On Tue, 2005-02-15 at 17:40, mario wrote:
> Hi,
> 
> thanks, but that seems to be ok:
> SQL result
> Host: 127.0.0.1
> Database : ----
> Generation Time: Feb 15, 2005 at 11:36 PM
> Generated by: phpMyAdmin 2.5.7-pl1 / MySQL 3.23.58
> SQL-query: SHOW VARIABLES LIKE 'character_set%'; 
> Rows: 2 
> 
>            Variable_name 
>                Value 
> character_set
> latin1
> character_sets
> latin1 big5 cp1251 cp1257 croat
> czech danish dec8 ...
> 
> any further idea?
> thanks
> mario
> 
> ps of course, I could 
> On Tue, 2005-02-15 at 21:42, Guillermo Rauch wrote:
> > Try
> > SHOW VARIABLES LIKE 'character_set%'
> > 
> > and verify your character set is latin1.
> > 
> > If not, see http://dev.mysql.com/doc/mysql/en/charset-database.html
> > 
> > On Tue, 15 Feb 2005 22:04:30 +0000, mario <[EMAIL PROTECTED]> wrote:
> > > Hello,
> > > 
> > > please help me on the following issue.
> > > please reply to [EMAIL PROTECTED] too.

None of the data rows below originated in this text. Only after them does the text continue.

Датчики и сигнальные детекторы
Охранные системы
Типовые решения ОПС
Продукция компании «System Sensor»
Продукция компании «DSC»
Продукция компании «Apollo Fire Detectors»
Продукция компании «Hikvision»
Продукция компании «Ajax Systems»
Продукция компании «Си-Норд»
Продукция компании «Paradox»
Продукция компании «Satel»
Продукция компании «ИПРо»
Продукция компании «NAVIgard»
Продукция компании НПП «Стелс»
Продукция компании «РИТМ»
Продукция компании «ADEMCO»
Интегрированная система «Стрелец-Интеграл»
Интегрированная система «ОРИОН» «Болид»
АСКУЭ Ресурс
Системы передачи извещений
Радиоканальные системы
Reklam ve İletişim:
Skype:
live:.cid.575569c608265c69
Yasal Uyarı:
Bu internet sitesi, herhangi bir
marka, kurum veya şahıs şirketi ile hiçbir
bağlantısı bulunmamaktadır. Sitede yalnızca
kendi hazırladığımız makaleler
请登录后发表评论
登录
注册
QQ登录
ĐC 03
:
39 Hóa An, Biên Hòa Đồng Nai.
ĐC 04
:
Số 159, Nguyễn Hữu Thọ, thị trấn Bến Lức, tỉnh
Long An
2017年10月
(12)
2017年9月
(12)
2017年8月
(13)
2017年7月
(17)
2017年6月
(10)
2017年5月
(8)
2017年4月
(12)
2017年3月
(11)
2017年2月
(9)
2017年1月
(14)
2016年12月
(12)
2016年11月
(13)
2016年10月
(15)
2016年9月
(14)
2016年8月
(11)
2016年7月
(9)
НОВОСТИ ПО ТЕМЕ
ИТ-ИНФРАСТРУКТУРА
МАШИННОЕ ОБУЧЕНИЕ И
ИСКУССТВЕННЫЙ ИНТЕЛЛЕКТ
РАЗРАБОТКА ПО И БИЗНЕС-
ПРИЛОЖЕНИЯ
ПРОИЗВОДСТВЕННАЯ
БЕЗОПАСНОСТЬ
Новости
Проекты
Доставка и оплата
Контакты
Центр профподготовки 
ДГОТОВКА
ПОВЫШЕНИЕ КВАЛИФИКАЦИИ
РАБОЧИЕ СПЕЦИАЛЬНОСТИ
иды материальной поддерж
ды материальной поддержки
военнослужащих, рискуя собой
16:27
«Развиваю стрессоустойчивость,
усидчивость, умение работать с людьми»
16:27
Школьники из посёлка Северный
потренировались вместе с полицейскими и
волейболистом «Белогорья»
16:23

> > > (I asked for help on the php-db ml, but nobody replied)
> > > 
> > > I have hacked the following function:
> > > function accents($text) {
> > >   global $export;
> > >   $search  = array ( 'à', 'è', 'ì', 'ò' , 'ù');
> > >   $replace = array ( '\\`{a}', '\\`{e}', '\\`{i}', '\\`{o}', '\\`{u}');
> > >   $export    = str_replace($search, $replace, $text);
> > >   return $export;
> > > }
> > > 
> > > It works fine, as long as I feed it with a string:
> > > accents('à') --> \`{a}
> > > 
> > > The issue is when I get 'à' from a mysql table.

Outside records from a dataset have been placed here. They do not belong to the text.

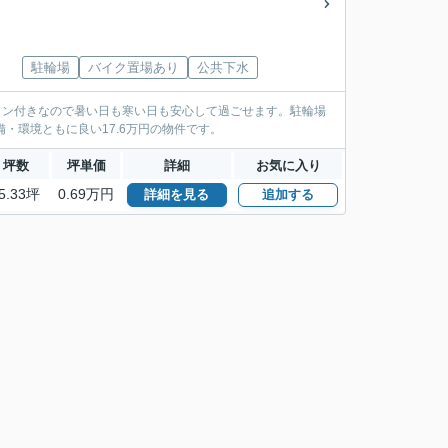
駐輪場
バイク置場あり
公共下水
コン付きなので暑い日も寒い日も安心して過ごせます。駐輪場
・環境ともに良い17.6万円の物件です。
坪数
坪単価
詳細
お気に入り
5.33坪
0.69万円
詳細を見る
追加する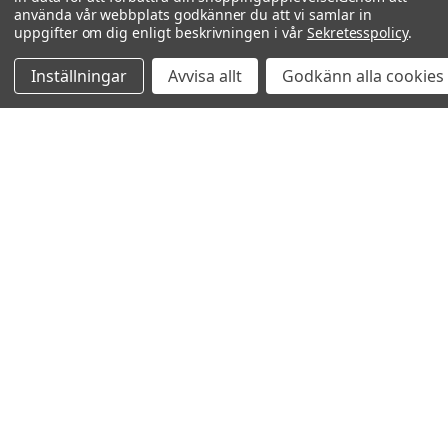
använda vår webbplats godkänner du att vi samlar in
uppgifter om dig enligt beskrivningen i vår
Sekretesspolicy
.
Inställningar
Avvisa allt
Godkänn alla cookies
Relaterade produkter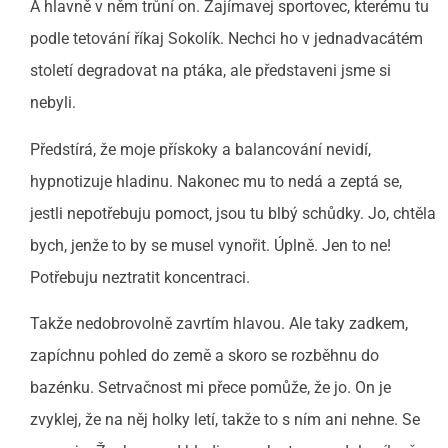
A hlavně v něm trůní on. Zajímavej sportovec, kterému tu
podle tetování říkaj Sokolík. Nechci ho v jednadvacátém
století degradovat na ptáka, ale představeni jsme si
nebyli.
Předstírá, že moje přískoky a balancování nevidí,
hypnotizuje hladinu. Nakonec mu to nedá a zeptá se,
jestli nepotřebuju pomoct, jsou tu blbý schůdky. Jo, chtěla
bych, jenže to by se musel vynořit. Úplně. Jen to ne!
Potřebuju neztratit koncentraci.
Takže nedobrovolně zavrtím hlavou. Ale taky zadkem,
zapíchnu pohled do země a skoro se rozběhnu do
bazénku. Setrvačnost mi přece pomůže, že jo. On je
zvyklej, že na něj holky letí, takže to s ním ani nehne. Se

> > > I.e., for some record of a mysql table Table, let à the value of the
> > > field Field, and say
> > > $result =  mysql_fetch_array($answer, MYSQL_BOTH),
> > > where $answer= mysql_query(SELECT * FROM Table).
> > > 
> > > Now accents($result['Field']) returns à (instead of \`{a}).

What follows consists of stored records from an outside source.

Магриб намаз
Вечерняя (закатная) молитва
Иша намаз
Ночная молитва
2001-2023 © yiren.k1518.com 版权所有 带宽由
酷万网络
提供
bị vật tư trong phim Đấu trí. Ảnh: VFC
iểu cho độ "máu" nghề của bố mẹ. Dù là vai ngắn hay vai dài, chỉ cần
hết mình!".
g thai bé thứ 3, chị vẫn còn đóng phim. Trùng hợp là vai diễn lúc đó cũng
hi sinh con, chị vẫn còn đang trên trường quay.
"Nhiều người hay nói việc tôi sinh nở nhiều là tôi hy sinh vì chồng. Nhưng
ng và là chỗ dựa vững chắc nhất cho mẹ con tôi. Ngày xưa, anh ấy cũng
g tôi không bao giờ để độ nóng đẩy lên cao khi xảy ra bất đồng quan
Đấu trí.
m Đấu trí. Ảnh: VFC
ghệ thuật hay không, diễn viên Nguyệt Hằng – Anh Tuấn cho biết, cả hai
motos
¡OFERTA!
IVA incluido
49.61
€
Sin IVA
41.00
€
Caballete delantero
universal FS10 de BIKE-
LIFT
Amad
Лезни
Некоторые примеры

> > > Why? I have no idea.
> > > 
> > > Any hint is welcome.
> > > Thanks a lot


I have no idea what might be the problem but I would probably start by
seeing what the difference is at the ascii level.

preg_split the strings and run ord on each one

foreach ( preg_split("//","this is a string") as $char ) {
    echo "The ascii value for $char is ". ord($char) . "\n";
}

post the results from both sources and lets see what can be found.